## TASKS FOR THIS EXERCISE
1) Translate into French the following sentence from the Montney ISIP case study: "The 12-month cumulative production from the lateral was 195 MMcf; stages 19 to 24 contributed 22 percent of total production despite covering only 21 percent of lateral length, confirming the elevated natural fracture density in that zone as a productivity sweet spot."
2) Carry the Montney ISIP case study forward, beginning after its final sentence.

## SOURCE DOCUMENT
#####
ISIP Stress Profile Identifying Natural Fracture Barrier in WCSB Montney Lateral Completion

A northeast British Columbia Montney horizontal lateral with 28 perforation cluster stages showed ISIP values of 42 to 49 MPa for stages 1 through 18 (toe to mid-lateral) but an anomalous increase to 58 to 63 MPa for stages 19 through 24, followed by a return to 44 to 50 MPa for stages 25 to 28 near the heel. Post-job microseismic mapping confirmed that stages 19 to 24 fell within a 300 m zone of elevated natural fracture density mapped from image log data, where the pre-existing fracture system had been reactivated during earlier stages and elevated local pore pressure, increasing the effective minimum stress measured as ISIP. The completion engineer redesigned the proppant schedule for the elevated-ISIP zone (reducing proppant concentration by 30 percent to prevent screen-out in the tighter natural fracture network) and flagged these stages for future refrac targeting because the elevated ISIP indicated complex fracture geometry with likely higher residual aperture. The 12-month cumulative production from the lateral was 195 MMcf; stages 19 to 24 contributed 22 percent of total production despite covering only 21 percent of lateral length, confirming the elevated natural fracture density in that zone as a productivity sweet spot.
#####
## DATA SECTION
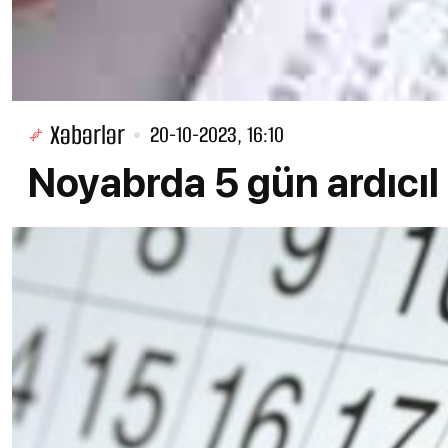
Xəbərlər
20-10-2023, 16:10
Noyabrda 5 gün ardıcıl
#####
## YOUR WRITTEN ANSWERS
1) La production cumulée sur 12 mois du puits latéral a été de 195 MMcf ; les étages 19 à 24 ont fourni 22 pour cent de la production totale bien qu'ils ne couvrent que 21 pour cent de la longueur latérale, ce qui confirme que la densité élevée de fractures naturelles dans cette zone en fait une zone privilégiée de productivité.

2)
Related Terms

Shut-in pressure is the equivalent term for close-in pressure in most WCSB regulatory and engineering documents; the shut-in wellhead pressure (SIWHP) recorded on daily production reports and AER monthly production submissions is the close-in pressure measurement used for reservoir depletion monitoring across WCSB oil and gas pools. Instantaneous shut-in pressure (ISIP) is the specific close-in pressure measurement taken within seconds of stopping hydraulic fracturing pumps; ISIP values across all stages of a WCSB Montney or Duvernay horizontal completion build the minimum horizontal stress profile used to calibrate geomechanical models and refrac candidate selection. Deliverability test under AER Directive 040 uses close-in pressure as the static reference for WCSB gas well AOF calculation; the pre-test 72-hour close-in pressure is compared to flowing bottomhole pressures at four rates to construct the backpressure curve. Sustained casing pressure (SCP) is detected through close-in casing pressure monitoring at WCSB wellheads; non-zero casing pressure sustained after bleed-down triggers AER Directive 020 reporting obligations and well integrity investigation programs. Pressure buildup test is the formal pressure transient analysis method that uses the same shut-in data as close-in pressure measurement but analyzes the full buildup curve with Horner or superposition methods to determine permeability, skin, and extrapolated static pressure in WCSB reservoir characterization programs.